Hegel, no capítulo da Fenomenologia do Espírito, intitulado "A certeza sensível, ou o isto e minha visada do isto", descreveu magistralmente a auto-refutação, a autocontradição constitutivas da deíxis, e a maneira pela qual a certeza sensível que aparece como o conhecimento mais rico "se revela expressamente como a mais abstrata e a mais pobre verdade": "O aqui é por exemplo a árvore. Eu me volto, essa verdade desapareceu e se transformou em verdade oposta: o aqui não é uma árvore, mas antes uma casa"4. O fluxo que derruba a deíxis está ligado à inadequação radical da linguagem ao sensível:

 

Eles visam esse pedaço de papel... mas o que visam, eles não dizem. Se, de um modo efetivamente real, quisessem dizer esse pedaço de papel que visam e se quisessem propriamente dizê-lo, então isso seria uma coisa impossível, porque o isto sensível que é visado é inacessível à linguagem que pertence à consciência, ao universal em si (ibidem, p. 91).

 

Hegel conclui: "é a linguagem que é o mais verdadeiro". E é por isso que um Crátilo consequente, que "quer propriamente dizer" o mundo de Heráclito, deve dar-se por vencido e baixar os braços.
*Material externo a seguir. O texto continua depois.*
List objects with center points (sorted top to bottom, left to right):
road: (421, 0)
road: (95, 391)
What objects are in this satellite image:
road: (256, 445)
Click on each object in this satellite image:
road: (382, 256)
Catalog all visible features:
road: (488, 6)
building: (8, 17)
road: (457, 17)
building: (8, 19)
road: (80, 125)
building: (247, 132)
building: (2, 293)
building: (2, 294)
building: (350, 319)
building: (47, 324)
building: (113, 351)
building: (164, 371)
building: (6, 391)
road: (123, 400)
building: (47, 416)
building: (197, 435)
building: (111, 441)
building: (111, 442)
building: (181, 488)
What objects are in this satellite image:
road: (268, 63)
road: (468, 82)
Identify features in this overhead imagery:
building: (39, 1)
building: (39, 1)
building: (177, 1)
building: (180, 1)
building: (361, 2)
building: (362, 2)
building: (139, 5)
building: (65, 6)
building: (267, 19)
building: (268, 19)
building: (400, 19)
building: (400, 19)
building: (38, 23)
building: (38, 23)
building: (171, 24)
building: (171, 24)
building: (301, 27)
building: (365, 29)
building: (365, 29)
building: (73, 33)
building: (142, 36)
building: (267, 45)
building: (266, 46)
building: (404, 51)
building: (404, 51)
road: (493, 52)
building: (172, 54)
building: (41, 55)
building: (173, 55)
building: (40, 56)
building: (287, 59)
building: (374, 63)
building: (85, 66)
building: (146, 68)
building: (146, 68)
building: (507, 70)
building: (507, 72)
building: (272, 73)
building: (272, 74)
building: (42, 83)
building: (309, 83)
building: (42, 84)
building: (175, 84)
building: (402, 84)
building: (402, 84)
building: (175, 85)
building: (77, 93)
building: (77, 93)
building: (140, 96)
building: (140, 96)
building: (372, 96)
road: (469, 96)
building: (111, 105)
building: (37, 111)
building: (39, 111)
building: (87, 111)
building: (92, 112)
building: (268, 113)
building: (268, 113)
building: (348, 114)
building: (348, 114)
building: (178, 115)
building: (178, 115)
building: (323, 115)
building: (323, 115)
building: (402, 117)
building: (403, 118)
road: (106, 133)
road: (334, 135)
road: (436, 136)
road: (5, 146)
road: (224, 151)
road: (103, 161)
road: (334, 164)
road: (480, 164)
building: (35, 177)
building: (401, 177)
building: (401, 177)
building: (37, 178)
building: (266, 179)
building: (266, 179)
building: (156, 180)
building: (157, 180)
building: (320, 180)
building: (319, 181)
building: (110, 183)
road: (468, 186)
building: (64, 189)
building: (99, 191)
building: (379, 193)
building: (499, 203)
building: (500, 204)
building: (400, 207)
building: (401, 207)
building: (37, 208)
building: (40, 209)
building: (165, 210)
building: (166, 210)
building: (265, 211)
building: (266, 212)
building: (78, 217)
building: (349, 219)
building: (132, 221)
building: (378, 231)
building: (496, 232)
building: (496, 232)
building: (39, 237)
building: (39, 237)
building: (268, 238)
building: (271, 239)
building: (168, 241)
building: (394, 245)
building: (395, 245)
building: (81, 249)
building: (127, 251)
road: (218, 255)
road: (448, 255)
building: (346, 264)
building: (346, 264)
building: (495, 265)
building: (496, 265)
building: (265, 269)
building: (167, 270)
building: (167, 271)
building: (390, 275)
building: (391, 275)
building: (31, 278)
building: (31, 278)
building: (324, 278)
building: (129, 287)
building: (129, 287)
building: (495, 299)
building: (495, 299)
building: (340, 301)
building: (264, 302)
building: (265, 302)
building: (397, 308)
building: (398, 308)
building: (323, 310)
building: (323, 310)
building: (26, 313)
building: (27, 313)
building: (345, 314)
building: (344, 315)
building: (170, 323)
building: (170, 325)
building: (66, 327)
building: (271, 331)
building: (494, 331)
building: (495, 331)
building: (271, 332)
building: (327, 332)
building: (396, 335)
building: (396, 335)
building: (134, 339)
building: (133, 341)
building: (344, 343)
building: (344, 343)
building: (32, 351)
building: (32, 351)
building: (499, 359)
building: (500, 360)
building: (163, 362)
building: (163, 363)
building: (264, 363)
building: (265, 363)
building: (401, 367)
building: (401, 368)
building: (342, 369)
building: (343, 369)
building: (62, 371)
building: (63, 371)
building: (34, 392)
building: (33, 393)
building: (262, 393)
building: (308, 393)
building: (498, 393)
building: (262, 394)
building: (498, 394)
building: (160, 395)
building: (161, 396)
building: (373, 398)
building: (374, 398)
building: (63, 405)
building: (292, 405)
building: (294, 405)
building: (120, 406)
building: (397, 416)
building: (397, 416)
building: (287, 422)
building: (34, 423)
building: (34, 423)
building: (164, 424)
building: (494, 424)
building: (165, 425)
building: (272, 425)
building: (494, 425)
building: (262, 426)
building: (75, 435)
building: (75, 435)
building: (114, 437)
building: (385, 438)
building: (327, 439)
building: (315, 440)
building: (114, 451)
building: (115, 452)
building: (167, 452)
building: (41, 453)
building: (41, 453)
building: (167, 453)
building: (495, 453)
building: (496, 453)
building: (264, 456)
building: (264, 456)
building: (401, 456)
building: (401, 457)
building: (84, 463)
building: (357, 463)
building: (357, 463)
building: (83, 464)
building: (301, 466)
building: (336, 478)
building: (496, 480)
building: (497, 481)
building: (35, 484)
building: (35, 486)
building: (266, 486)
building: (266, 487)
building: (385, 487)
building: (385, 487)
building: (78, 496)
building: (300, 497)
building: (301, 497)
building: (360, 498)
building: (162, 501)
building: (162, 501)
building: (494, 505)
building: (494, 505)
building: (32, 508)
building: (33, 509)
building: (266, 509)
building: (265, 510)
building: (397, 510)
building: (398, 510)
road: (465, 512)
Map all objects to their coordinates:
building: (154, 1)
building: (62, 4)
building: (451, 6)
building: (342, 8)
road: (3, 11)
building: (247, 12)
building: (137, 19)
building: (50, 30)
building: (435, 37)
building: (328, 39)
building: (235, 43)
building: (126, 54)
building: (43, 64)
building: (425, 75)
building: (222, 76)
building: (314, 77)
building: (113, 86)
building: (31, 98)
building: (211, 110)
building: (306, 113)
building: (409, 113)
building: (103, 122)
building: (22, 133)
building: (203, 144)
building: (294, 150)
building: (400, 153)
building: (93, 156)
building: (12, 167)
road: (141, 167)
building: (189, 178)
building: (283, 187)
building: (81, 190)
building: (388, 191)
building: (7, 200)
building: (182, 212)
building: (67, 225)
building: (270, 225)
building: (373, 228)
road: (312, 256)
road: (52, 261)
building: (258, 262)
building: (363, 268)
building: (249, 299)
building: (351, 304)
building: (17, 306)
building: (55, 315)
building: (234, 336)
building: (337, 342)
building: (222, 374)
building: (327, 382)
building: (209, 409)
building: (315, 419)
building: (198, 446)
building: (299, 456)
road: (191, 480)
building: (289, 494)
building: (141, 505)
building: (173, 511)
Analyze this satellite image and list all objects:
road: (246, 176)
Do silêncio de Crátilo e do seu sentido filosófico encontram-se as marcas, como uma prova antecipada, no diálogo platónico que leva seu nome. Crátilo fala pouco aí: um quinto do diálogo (entre 428b e 440c). No resto do tempo, fazem-no falar. É em primeiro lugar Hermógenes, que prefacia ao enunciar para Sócrates a tese de Crátilo, e lamenta que Crátilo não explique nada:

 

quando eu questiono e desejo saber o que ele quer dizer, ele não explica nada e me trata com ironia, fingindo meditar alguma coisa em seu foro interior, como se tivesse sobre isso um saber que, se ele quisesse enunciá-lo claramente, faria com que eu lhe desse meu acordo e dissesse o mesmo que ele diz (383b-384a).

 

Crátilo, segundo todas as aparências, pensa, sabe, mas quase não fala; e, quando fala, não é como um filósofo mas como um oráculo que se deve interpretar (ten Kratylou manteían: 385a 5), não menos do que Sócrates aliás, quando se põe a cratilizar (cf. 411 b, 428c). Pois é em seguida não mais Crátilo mas Sócrates quem cratiliza para Hermógenes e se deixa levar pelo entusiasmo dos nomes. Depois, quando Sócrates entra efetivamente em diálogo com Crátilo em pessoa, arrebata-o no fluxo heracliteano a ponto de transformá-lo em Hermógenes ("Não é verdade que concordas contigo mesmo e que a correção do nome se torna para ti uma convenção?", 435b). Assim deportado pela maré das palavras socráticas, Crátilo, uma vez mais se cala: "Tomarei, diz Sócrates, teu silêncio por aquiescência".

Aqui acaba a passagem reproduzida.